The Perception of a Permanent World

November 1969

The Perception of a Permanent World

J. J. Gibson, Cornell University

 

The World Wide Web distribution of James Gibson’s “Purple Perils” is for scholarly use with the understanding that Gibson did not intend them for publication. References to these essays must cite them explicitly as unpublished manuscripts. Copies may be circulated if this statement is included on each copy.

1. The sensations that accompany perception are ever-changing, fleeting, transient (temporary) whereas the percepts themselves are enduring, recurrent, persisting under change (permanent).

2. The theory of sensation-based perception must assume that this phenomenal permanence is a contribution of the observer. The “concept” of object-permanence is imposed on the data of sense. So theorists like Kant and Piaget assert. It is taken for granted that awareness of a hidden object or an object behind one’s back can only be an idea or a memory-image, since it is not sensory. This is a common assumption for both nativism and empiricism. Awareness of such an object must come from the brain since it cannot come from the light entering the eye.

3. The theory of perception based on the notion of the available information in ambient light and on the assumption that an observer samples this information is quite different. It starts with points of observation with projected and unprojected surfaces at each point of observation (those hidden and those not hidden, respectively) and with the possibility of head-turning at each point of observation. It assumes that when an object goes “out of sight” the fact of its continuing existence is specified (Gibson, Reynolds, Wheeler, & Kaplan).

4. Can experiments on the so-called “delayed-reaction” (Zuckerman) be interpreted as showing that animals detect the continued existence of a food-object after it has been occluded (covered up, hidden)?

5. Can Michotte’s “tunnel phenomenon” and the “rabbit-hole phenomenon” be interpreted in the same way, and also the recent results with animals and babies on behavior towards hidden objects?

6. Does the evidence about “cognitive maps” in the maze-learning of rats, and the homing-behavior of animals, show that they orient to objects and places that are not projected in the field of view, or in the retinal image?
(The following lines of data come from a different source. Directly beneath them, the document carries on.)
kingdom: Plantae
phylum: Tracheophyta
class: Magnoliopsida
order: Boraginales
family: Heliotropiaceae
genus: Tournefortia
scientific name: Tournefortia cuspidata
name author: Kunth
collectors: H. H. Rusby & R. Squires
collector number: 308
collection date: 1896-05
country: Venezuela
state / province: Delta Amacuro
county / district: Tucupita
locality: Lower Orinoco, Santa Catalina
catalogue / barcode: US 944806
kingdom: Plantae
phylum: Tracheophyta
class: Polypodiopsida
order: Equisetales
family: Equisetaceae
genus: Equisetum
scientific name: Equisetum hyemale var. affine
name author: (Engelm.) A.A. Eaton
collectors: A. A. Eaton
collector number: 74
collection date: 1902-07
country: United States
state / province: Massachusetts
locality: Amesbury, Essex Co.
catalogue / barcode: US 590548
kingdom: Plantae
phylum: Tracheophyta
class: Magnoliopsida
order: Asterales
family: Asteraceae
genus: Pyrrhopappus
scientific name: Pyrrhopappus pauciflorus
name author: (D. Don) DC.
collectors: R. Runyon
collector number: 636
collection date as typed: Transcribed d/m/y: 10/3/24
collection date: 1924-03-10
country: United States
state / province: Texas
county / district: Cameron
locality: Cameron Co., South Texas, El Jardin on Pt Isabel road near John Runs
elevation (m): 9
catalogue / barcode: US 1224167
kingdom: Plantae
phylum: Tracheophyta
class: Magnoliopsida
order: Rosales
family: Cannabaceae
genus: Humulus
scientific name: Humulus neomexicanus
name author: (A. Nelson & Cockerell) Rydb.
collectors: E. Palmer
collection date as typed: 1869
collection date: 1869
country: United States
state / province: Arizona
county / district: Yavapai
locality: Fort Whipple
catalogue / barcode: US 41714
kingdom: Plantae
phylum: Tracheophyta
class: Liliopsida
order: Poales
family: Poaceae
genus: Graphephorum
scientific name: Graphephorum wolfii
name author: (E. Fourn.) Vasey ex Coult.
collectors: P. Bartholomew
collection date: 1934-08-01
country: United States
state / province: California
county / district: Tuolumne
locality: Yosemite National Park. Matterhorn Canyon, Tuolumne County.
7. How does Gibson’s theory of the visual feedback from locomotion apply to the perceiving of places that have gone out of sight? First to consider is the “opening up” and “closing away” of the “vistas” of the world of occlusion. Second, there is the magnification and minification of figures in the array by approach and withdrawal (motion perspective). These transitions and these transformations are reversible; in fact they are reversed whenever an observer returns to a place from which he started. I believe we should think of this fact not as the recurrence of a “stimulus” but as the canceling out of a change.

8. When an object goes out of existence instead of going out of sight the corresponding optical change does not in fact reverse and nothing an observer can do will make it reverse, except to run a film of the event backwards. (This might be called Humpty-Dumpty transformation.) Group theory in mathematics seems to apply to reversible transformations, but what theory is applicable to a non-reversible transformation?

9. The phenomenal constancy of the size and the shape of a moving object is usually complete, that is, the experiment of observing size with changing distance or shape with changing slant (e.g. Gibson & Gibson) yields simple perceptions instead of the complicated judgments that the static consistency does. In this case, the invariances of perception despite varying sensations (retinal images) can be ascribed to a mathematical invariant in the stimulus flux. The hypothesis of variance under transformation leads to the idea of the phenomenal rigidity of moving objects and surfaces.

10. What connection, if any, is there between the hypothesis of invariance under transformation for explaining phenomenal rigidity and the hypothesis of persistence underlying change for explaining phenomenal permanence? If the flowing array of ambient stimulus energy is just that (and not a sequence of “stimuli”) what is it that persists? And what does that reversibility of certain kinds of change have to do with it?